Fertighäuser sind immer Häuser in Holzbauweise und damit günstiger
als Steinhäuser - außerdem gibt es die Möglichkeit ein Ausbauhaus
zu erwerben.
Hierbei wird auf der Kellerdecke beziehungsweise der Bodenplatte eine komplette
Haushülle errichtet, wobei der Bauherr den Innenausbau ganz oder teilweise
selbst vornimmt. Schulungskurse sollen den Erwerber eines solchen Fertighauses
mit grundlegenden Techniken vertraut machen und außerdem steht bei Problemen
ein Bauleiter zur Verfügung. Bei der Finanzierung eines Fertighauses ist
dies von Vorteil, denn die erbrachte Eigenleistung wird dem Eigenkapital zugerechnet.

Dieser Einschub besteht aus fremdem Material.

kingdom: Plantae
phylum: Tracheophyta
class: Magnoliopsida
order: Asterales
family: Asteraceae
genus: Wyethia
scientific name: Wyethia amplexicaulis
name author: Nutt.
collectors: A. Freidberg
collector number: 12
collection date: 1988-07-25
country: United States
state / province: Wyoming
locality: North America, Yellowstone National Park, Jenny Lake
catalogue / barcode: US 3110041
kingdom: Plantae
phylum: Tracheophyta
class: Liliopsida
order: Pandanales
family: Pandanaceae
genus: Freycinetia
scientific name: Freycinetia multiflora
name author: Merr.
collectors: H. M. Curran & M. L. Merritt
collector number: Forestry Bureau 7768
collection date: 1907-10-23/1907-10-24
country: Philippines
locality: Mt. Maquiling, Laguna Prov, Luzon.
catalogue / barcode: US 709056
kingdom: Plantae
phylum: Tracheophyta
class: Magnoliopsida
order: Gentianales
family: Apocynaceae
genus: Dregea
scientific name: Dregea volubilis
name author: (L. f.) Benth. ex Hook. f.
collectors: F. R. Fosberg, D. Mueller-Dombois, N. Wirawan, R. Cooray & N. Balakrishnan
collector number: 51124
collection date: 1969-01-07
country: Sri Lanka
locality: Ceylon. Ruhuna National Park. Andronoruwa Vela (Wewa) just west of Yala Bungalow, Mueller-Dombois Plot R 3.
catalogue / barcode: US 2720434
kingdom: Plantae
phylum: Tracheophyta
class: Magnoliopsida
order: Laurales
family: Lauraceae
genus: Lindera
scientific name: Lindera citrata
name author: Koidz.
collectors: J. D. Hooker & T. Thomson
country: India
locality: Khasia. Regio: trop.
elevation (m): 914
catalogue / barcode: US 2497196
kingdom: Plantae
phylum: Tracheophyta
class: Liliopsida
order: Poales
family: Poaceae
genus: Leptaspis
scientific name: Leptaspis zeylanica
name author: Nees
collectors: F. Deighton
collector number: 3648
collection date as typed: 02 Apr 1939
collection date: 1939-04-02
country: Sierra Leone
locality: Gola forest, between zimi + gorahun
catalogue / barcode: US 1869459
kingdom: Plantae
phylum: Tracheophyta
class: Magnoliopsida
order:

Ein Fertighaus gibt es als unterschiedlichsten Typ wie zum Beispiel als Bungalow,
als Holzhaus mit integriertem Wintergarten oder als behindertengerechtes Fertighaus.
Die Größe und Höhe des Fertighauses sowie die Dachart des Fertighauses
können individuell gewählt werden, ebenso je nach Wunsch eine Terasse
sowie eine Garage.
Ein Vorteil beim Bau eines Fertighauses ist, dass viel Zeit gespart wird. In der
Regel steht die Haushülle, die aus großformatigen Bauteilen besteht,
in etwa einer Woche.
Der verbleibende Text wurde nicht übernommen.